## What you will do
Search the entries below for "Pancreas", and copy each line where it appears.

## Data to process
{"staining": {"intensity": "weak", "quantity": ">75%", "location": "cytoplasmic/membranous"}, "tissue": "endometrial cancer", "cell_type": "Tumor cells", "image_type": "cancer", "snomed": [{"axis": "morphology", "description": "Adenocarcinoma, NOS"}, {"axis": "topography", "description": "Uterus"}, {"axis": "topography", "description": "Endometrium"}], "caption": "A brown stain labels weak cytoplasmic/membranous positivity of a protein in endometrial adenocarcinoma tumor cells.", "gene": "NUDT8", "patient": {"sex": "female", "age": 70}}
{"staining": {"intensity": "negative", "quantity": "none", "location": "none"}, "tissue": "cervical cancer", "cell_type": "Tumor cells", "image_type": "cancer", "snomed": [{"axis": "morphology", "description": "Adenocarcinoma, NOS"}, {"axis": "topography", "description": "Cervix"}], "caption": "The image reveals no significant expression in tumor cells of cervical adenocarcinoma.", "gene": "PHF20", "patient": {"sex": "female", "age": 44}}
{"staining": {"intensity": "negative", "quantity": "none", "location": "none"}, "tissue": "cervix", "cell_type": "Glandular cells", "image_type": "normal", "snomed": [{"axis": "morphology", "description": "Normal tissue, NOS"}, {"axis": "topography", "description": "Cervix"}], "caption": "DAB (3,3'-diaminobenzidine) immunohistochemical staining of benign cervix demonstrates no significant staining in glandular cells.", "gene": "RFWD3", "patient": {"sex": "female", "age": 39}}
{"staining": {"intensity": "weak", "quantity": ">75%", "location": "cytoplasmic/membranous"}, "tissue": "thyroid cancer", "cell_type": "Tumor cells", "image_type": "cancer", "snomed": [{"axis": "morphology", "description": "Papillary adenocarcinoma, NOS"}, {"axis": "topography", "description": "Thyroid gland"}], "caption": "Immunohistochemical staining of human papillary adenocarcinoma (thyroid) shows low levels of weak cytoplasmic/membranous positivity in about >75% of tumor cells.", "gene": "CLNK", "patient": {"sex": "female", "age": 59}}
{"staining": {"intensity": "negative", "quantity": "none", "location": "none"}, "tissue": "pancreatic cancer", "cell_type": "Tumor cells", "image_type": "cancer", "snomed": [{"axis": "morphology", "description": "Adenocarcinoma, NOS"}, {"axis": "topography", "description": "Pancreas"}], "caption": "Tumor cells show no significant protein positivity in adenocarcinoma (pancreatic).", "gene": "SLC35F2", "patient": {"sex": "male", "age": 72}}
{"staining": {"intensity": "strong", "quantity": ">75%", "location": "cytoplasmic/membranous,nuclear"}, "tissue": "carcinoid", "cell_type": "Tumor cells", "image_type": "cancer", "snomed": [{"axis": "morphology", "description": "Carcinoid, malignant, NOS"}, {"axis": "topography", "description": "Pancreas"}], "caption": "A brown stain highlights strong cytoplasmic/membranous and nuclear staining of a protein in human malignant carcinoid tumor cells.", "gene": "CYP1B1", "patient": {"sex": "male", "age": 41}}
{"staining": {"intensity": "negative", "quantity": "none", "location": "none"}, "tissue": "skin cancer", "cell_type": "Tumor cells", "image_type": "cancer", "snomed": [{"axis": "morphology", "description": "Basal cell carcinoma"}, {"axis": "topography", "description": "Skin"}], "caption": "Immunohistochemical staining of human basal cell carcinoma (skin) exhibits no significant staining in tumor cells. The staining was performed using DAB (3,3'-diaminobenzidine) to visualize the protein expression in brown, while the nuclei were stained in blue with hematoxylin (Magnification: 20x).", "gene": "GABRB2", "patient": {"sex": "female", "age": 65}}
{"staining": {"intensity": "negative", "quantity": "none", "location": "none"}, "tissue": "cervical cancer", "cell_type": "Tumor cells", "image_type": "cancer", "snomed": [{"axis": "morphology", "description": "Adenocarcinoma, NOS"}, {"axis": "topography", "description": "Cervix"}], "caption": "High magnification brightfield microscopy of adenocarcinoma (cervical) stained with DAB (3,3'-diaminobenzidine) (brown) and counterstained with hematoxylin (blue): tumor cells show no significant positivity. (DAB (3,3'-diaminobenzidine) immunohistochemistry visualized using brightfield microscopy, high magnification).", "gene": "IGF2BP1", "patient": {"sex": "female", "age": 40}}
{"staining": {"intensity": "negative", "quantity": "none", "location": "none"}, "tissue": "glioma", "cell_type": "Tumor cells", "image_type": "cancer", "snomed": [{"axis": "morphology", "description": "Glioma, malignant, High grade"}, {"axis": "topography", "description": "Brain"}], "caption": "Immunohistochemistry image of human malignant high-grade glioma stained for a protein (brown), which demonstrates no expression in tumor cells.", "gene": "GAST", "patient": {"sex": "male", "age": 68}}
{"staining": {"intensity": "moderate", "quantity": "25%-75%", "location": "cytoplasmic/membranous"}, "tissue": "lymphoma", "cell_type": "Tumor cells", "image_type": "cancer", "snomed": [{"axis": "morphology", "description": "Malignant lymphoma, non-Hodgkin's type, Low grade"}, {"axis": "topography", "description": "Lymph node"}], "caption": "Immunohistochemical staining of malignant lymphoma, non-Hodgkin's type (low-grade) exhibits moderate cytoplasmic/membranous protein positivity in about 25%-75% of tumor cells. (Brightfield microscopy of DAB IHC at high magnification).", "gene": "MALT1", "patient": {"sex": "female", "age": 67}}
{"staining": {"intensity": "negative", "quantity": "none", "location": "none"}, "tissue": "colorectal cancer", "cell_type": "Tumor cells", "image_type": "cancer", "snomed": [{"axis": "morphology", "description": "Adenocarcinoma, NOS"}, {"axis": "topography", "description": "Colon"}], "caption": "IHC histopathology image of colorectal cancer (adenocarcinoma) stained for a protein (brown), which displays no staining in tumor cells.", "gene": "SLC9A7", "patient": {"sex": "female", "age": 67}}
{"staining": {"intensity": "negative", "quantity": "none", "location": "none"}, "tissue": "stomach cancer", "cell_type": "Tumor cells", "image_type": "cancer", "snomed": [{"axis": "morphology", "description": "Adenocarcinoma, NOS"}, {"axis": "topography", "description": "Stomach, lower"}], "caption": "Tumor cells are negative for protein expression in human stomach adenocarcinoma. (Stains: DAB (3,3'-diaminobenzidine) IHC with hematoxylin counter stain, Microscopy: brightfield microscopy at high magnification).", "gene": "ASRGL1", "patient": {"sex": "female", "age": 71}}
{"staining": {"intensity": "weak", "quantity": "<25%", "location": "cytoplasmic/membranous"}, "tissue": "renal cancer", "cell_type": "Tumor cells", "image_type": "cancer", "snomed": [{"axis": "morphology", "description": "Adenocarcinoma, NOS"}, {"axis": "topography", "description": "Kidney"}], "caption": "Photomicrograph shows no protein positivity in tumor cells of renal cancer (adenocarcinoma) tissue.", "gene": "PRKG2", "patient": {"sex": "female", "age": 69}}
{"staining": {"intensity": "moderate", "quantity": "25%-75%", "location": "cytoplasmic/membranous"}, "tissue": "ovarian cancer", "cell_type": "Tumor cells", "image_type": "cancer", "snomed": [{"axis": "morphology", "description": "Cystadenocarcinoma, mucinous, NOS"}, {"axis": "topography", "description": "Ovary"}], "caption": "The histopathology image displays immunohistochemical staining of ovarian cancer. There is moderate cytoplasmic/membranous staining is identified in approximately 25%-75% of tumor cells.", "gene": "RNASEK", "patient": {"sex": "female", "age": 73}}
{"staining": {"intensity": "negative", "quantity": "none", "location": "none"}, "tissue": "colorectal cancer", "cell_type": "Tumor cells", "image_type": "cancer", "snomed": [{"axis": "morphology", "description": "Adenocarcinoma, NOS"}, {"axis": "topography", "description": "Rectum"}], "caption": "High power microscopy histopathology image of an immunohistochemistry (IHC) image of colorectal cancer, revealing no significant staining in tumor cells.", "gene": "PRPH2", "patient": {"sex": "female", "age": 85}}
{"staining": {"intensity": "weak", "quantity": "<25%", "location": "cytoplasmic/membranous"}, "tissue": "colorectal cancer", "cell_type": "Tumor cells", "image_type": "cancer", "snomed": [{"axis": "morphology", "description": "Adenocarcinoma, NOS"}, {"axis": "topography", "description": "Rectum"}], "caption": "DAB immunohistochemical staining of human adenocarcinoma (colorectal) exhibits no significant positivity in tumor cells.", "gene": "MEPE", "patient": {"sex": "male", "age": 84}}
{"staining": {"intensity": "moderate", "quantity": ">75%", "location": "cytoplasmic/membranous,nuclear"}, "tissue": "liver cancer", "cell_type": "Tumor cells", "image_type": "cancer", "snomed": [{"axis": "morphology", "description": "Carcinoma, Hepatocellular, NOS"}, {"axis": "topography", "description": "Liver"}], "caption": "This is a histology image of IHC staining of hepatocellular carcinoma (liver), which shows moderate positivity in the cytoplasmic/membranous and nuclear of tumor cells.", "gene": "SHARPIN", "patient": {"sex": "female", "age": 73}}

## Answer
{"staining": {"intensity": "negative", "quantity": "none", "location": "none"}, "tissue": "pancreatic cancer", "cell_type": "Tumor cells", "image_type": "cancer", "snomed": [{"axis": "morphology", "description": "Adenocarcinoma, NOS"}, {"axis": "topography", "description": "Pancreas"}], "caption": "Tumor cells show no significant protein positivity in adenocarcinoma (pancreatic).", "gene": "SLC35F2", "patient": {"sex": "male", "age": 72}}
{"staining": {"intensity": "strong", "quantity": ">75%", "location": "cytoplasmic/membranous,nuclear"}, "tissue": "carcinoid", "cell_type": "Tumor cells", "image_type": "cancer", "snomed": [{"axis": "morphology", "description": "Carcinoid, malignant, NOS"}, {"axis": "topography", "description": "Pancreas"}], "caption": "A brown stain highlights strong cytoplasmic/membranous and nuclear staining of a protein in human malignant carcinoid tumor cells.", "gene": "CYP1B1", "patient": {"sex": "male", "age": 41}}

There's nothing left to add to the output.